Collected data
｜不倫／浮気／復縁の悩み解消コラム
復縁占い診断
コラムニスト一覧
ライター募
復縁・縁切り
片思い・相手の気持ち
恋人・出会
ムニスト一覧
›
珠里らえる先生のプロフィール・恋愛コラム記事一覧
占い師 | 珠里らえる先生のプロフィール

▸ **Activity**
Please quote every line of text from the entries above verbatim, keeping the original order.

▸ **Solved problem**
｜不倫／浮気／復縁の悩み解消コラム
復縁占い診断
コラムニスト一覧
ライター募
復縁・縁切り
片思い・相手の気持ち
恋人・出会
ムニスト一覧
›
珠里らえる先生のプロフィール・恋愛コラム記事一覧
占い師 | 珠里らえる先生のプロフィール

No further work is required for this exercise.